Issues with forced cache reading and/or `dask.distributed`
Summary
My pipeline forces cache reading for re-chunking and works fine sequentially, but it fails in parallel when I execute it with a dask.distributed.Client
. I receive several errors about that a file is already open for reading and files missing from the cache, and then dantro actually writes .pkl
files instead of .nc_da
files (my data is xr.Dataarray
).
I tried to replicate the error in a smaller example and so far did not manage to make dantro write pickle files from xr.Dataarray
s. However, I noticed that dantro sometimes switches data types. I'm not sure this is the root of the problem, though.

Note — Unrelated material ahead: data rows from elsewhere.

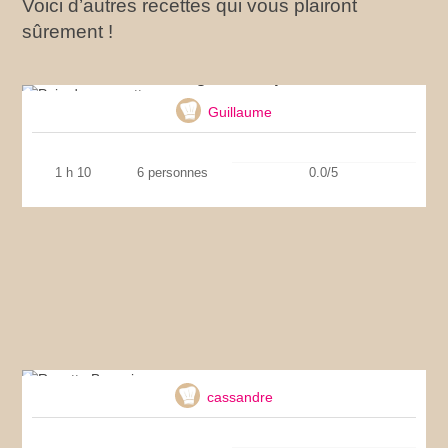
Voici d’autres recettes qui vous plairont
sûrement !
Pain de courgettes au parmesan
Guillaume
1 h 10
6 personnes
0.0/5
Recette Brownies
cassandre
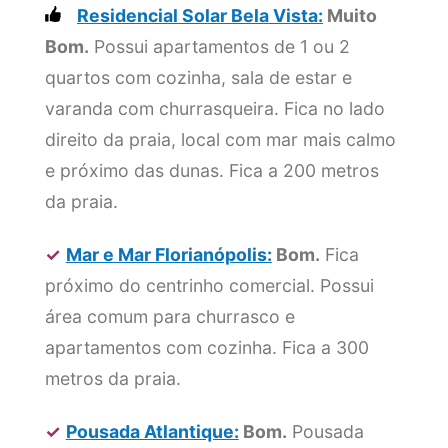
Residencial Solar Bela Vista:
Muito
Bom.
Possui apartamentos de 1 ou 2
quartos com cozinha, sala de estar e
varanda com churrasqueira. Fica no lado
direito da praia, local com mar mais calmo
e próximo das dunas. Fica a 200 metros
da praia.
✓
Mar e Mar Florianópolis:
Bom.
Fica
próximo do centrinho comercial. Possui
área comum para churrasco e
apartamentos com cozinha. Fica a 300
metros da praia.
✓
Pousada Atlantique:
Bom.
Pousada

In my case, dantro seems to be inconsistent whether the transformations in the DAG return xr.Dataarray
or dantro.XrDataContainer
, which is directly linked to forced cache reading (both sequentially and in parallel)
Steps to reproduce
cfg.yml Makefile requirements.txt run.py README.md
I created a test with 4 x 2 test cases.
- 4: Evaluate without cache, evaluate with writing cache, evaluate with writing and forced reading of the cache, all
- 2: sequential, parallel with
dask.distributed.Client
.
For the forced reading, the test fails because the returned data type is not XrDataContainer
but xr.Dataarray
.
The case where all eval tasks are executed in parallel fails because several processes report missing cache files. (To see this issue more clearly, comment out line 60 in run.py
)
What is the current bug behaviour?
Multiprocessing transformation DAG with forced cache reading fails.
What is the expected correct behaviour?
Multiprocessing transformation DAG with forced cache reading works like when executed sequentially.